▶ Set of tasks:
(a) In the counter reset thread below, what does the abbreviation OSR stand for?
(b) Reproduce the passage of the counter reset thread starting with "When the instruction" and going on through "right over it.".

# PLC Counter Reset Problem



## dronai (Apr 11, 2011)

Working on a training for a Sorting Conveyor. Anybody out there can take a look, and see where I'm messing up ? 

If I open the circuit before the counter reset it will work (see I:0/5 as shown), and the motor diverters will turn on. but then I cant get a reset.


----------



## Tsmil (Jul 17, 2011)

Your problem is that you are resetting the counter when your output turns on. It will reset counter and turn off the dn bit turning off the output after just one scan. You need something else to trigger the reset like the clearing of the box present input.


----------



## Dennis Alwon (May 9, 2009)

bump


----------



## McClary’s Electrical (Feb 21, 2009)

I wanna help here, but I can't see it from my phone.


----------



## wildleg (Apr 12, 2009)

there's an app for that. its called, buy a laptop.


----------



## McClary’s Electrical (Feb 21, 2009)

wildleg said:


> there's an app for that. its called, buy a laptop.


I've got two, they're at home, and look silly when I carry them on my side.


----------



## dronai (Apr 11, 2011)

Tsmil said:


> Your problem is that you are resetting the counter when your output turns on. It will reset counter and turn off the dn bit turning off the output after just one scan. You need something else to trigger the reset like the clearing of the box present input.


*New revised program. I still can't use the reset properly. * *Everything else works, but I want to reset the timer after the preset is reached.*



Dennis Alwon said:


> bump


 *As in Pinball ? *




mcclary's electrical said:


> I wanna help here, but I can't see it from my phone.


 *I'm looking forward to hearing from you. :thumbup:*


----------



## dronai (Apr 11, 2011)

*Problem Solved*

:thumbsup:


----------



## lefleuron (May 22, 2010)

Dronia,

Go to the instruction help menu, and look up OSR.

That's a "one shot rising" instruction. I don't use them often, but sometimes they are just the ticket.

Good job working out your problem, and you did not need help. You just needed a few more minutes to work it out.


----------



## dronai (Apr 11, 2011)

lefleuron said:


> Dronia,
> 
> Go to the instruction help menu, and look up OSR.
> 
> ...


 
Minutes ? It took me most of the day !!! 

OSR- I just haven't used one yet. That will be the next struggle. I already failed on that one once.

It's like a puzzle. Glad I don't have time pressure.


----------



## lefleuron (May 22, 2010)

dronai said:


> Minutes ? It took me most of the day !!!
> 
> OSR- I just haven't used one yet. That will be the next struggle. I already failed on that one once.
> 
> It's like a puzzle. Glad I don't have time pressure.


OSR, quick over view.

When the instruction goes true, it stays true for only one scan even if the rest of the instructions on the same rung stay true.

The input signal must go false before the OSR can be used again. I always think of it as a "false to reset".

I did not hear hours, I heard minutes. And you only missed it because it was so simple, you passed right over it.


----------

(Saved entries)
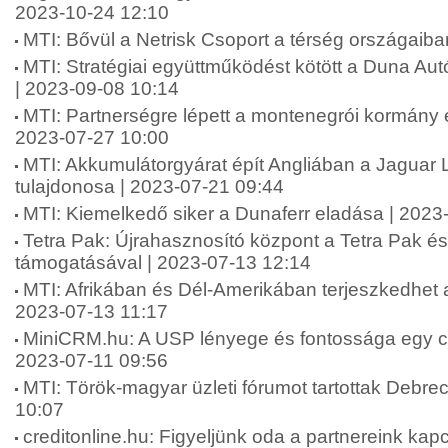
2023-10-24 12:10
MTI: Bővül a Netrisk Csoport a térség országaiba
MTI: Stratégiai együttműködést kötött a Duna Au
| 2023-09-08 10:14
MTI: Partnerségre lépett a montenegrói kormány é
2023-07-27 10:00
MTI: Akkumulátorgyárat épít Angliában a Jaguar
tulajdonosa | 2023-07-21 09:44
MTI: Kiemelkedő siker a Dunaferr eladása | 2023
Tetra Pak: Újrahasznosító központ a Tetra Pak é
támogatásával | 2023-07-13 12:14
MTI: Afrikában és Dél-Amerikában terjeszkedhet a 
2023-07-13 11:17
MiniCRM.hu: A USP lényege és fontossága egy cé
2023-07-11 09:56
MTI: Török-magyar üzleti fórumot tartottak Debr
10:07
creditonline.hu: Figyeljünk oda a partnereink kapcso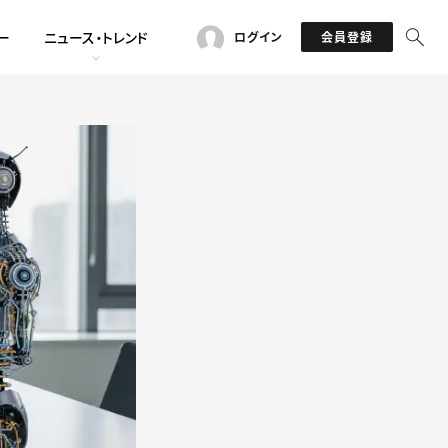
ー
ニュース・トレンド
ログイン
会員登録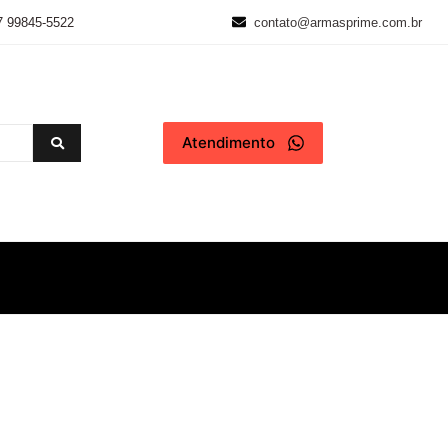
7 99845-5522
contato@armasprime.com.br
Atendimento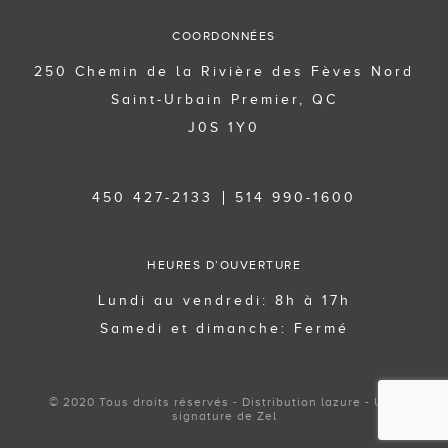
COORDONNÉES
250 Chemin de la Rivière des Fèves Nord
Saint-Urbain Premier, QC
J0S 1Y0
450 427-2133
514 990-1600
HEURES D’OUVERTURE
Lundi au vendredi: 8h à 17h
Samedi et dimanche: Fermé
© 2020 Tous droits réservés - Distribution lazure - Une
signature de Zel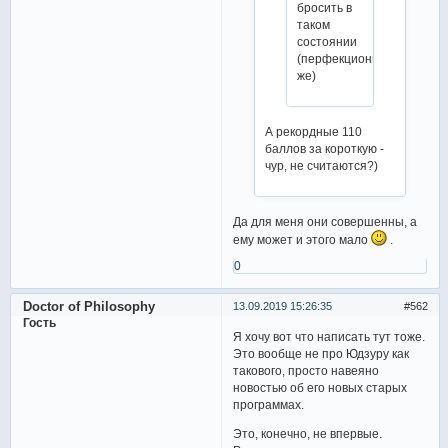
бросить в
таком
состоянии
(перфекционист
же)
А рекордные 110
баллов за короткую -
чур, не считаются?)
Да для меня они совершенны, а
ему может и этого мало
.
0
Doctor of Philosophy
13.09.2019 15:26:35
562
Гость
Я хочу вот что написать тут тоже.
Это вообще не про Юдзуру как
такового, просто навеяно
новостью об его новых старых
программах.
Это, конечно, не впервые.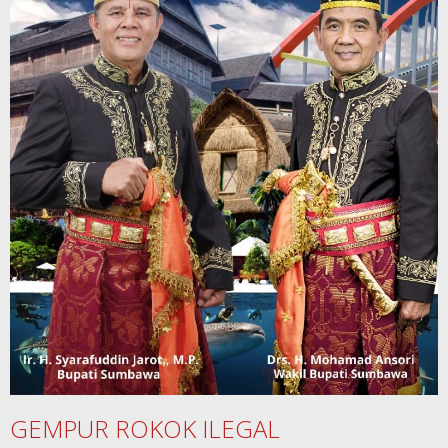
GEMPUR ROKOK ILEGAL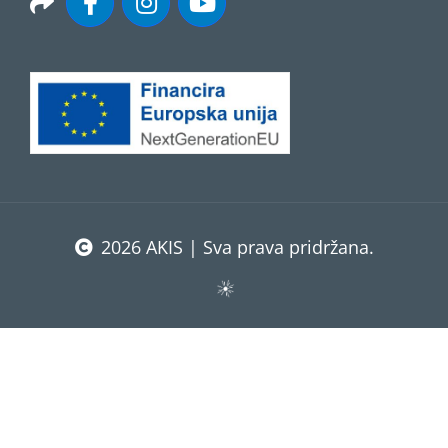
2026 AKIS | Sva prava pridržana.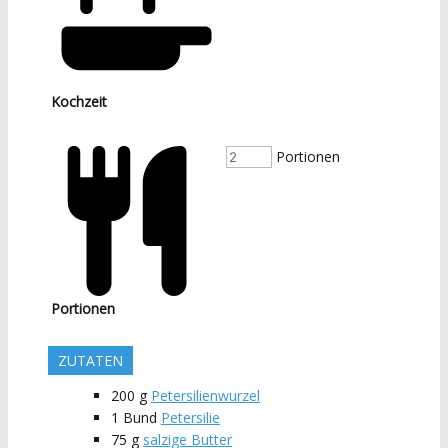
Kochzeit
Portionen
Portionen
ZUTATEN
200
g
Petersilienwurzel
1
Bund
Petersilie
75
g
salzige Butter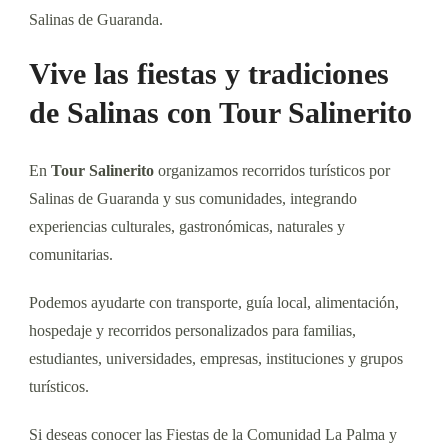
Salinas de Guaranda.
Vive las fiestas y tradiciones
de Salinas con Tour Salinerito
En
Tour Salinerito
organizamos recorridos turísticos por
Salinas de Guaranda y sus comunidades, integrando
experiencias culturales, gastronómicas, naturales y
comunitarias.
Podemos ayudarte con transporte, guía local, alimentación,
hospedaje y recorridos personalizados para familias,
estudiantes, universidades, empresas, instituciones y grupos
turísticos.
Si deseas conocer las Fiestas de la Comunidad La Palma y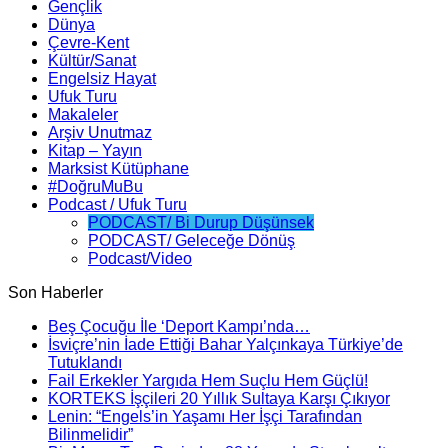
Gençlik
Dünya
Çevre-Kent
Kültür/Sanat
Engelsiz Hayat
Ufuk Turu
Makaleler
Arşiv Unutmaz
Kitap – Yayın
Marksist Kütüphane
#DoğruMuBu
Podcast / Ufuk Turu
PODCAST/ Bi Durup Düşünsek
PODCAST/ Geleceğe Dönüş
Podcast/Video
Son Haberler
Beş Çocuğu İle ‘Deport Kampı’nda…
İsviçre’nin İade Ettiği Bahar Yalçınkaya Türkiye’de
Tutuklandı
Fail Erkekler Yargıda Hem Suçlu Hem Güçlü!
KORTEKS İşçileri 20 Yıllık Sultaya Karşı Çıkıyor
Lenin: “Engels’in Yaşamı Her İşçi Tarafından
Bilinmelidir”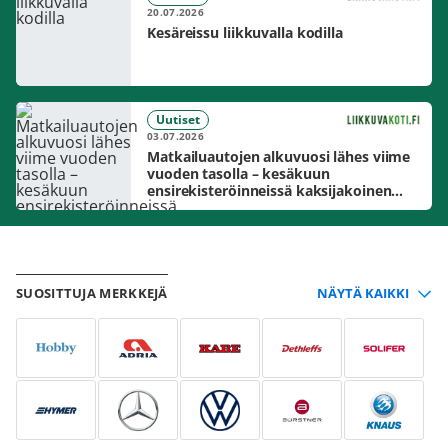
20.07.2026
Kesäreissu liikkuvalla kodilla
Uutiset
03.07.2026
Matkailuautojen alkuvuosi lähes viime
vuoden tasolla – kesäkuun
ensirekisteröinneissä kaksijakoinen
markkinakuva
SUOSITTUJA MERKKEJÄ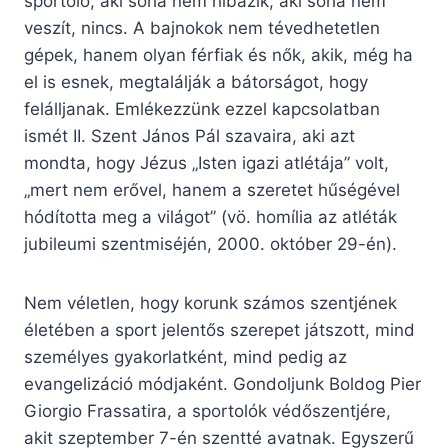
sportoló, aki soha nem hibázik, aki soha nem
veszít, nincs. A bajnokok nem tévedhetetlen
gépek, hanem olyan férfiak és nők, akik, még ha
el is esnek, megtalálják a bátorságot, hogy
felálljanak. Emlékezzünk ezzel kapcsolatban
ismét II. Szent János Pál szavaira, aki azt
mondta, hogy Jézus „Isten igazi atlétája” volt,
„mert nem erővel, hanem a szeretet hűségével
hódította meg a világot” (vö. homília az atléták
jubileumi szentmiséjén, 2000. október 29-én).
Nem véletlen, hogy korunk számos szentjének
életében a sport jelentős szerepet játszott, mind
személyes gyakorlatként, mind pedig az
evangelizáció módjaként. Gondoljunk Boldog Pier
Giorgio Frassatira, a sportolók védőszentjére,
akit szeptember 7-én szentté avatnak. Egyszerű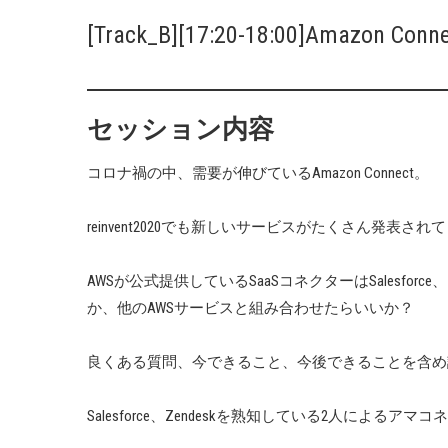
[Track_B][17:20-18:00]Amaz
セッション内容
コロナ禍の中、需要が伸びているAmazon Connect。
reinvent2020でも新しいサービスがたくさん発表され
AWSが公式提供しているSaaSコネクターはSalesforce、
か、他のAWSサービスと組み合わせたらいいか？
良くある質問、今できること、今後できることを含め
Salesforce、Zendeskを熟知している2人によ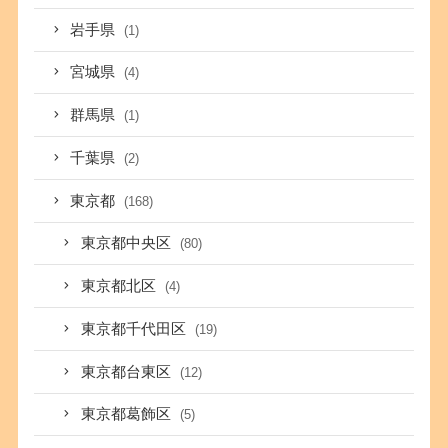
岩手県
(1)
宮城県
(4)
群馬県
(1)
千葉県
(2)
東京都
(168)
東京都中央区
(80)
東京都北区
(4)
東京都千代田区
(19)
東京都台東区
(12)
東京都葛飾区
(5)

▶ Answers by item number:
(a) One shot rising.

(b)
When the instruction goes true, it stays true for only one scan even if the rest of the instructions on the same rung stay true.

The input signal must go false before the OSR can be used again. I always think of it as a "false to reset".

I did not hear hours, I heard minutes. And you only missed it because it was so simple, you passed right over it.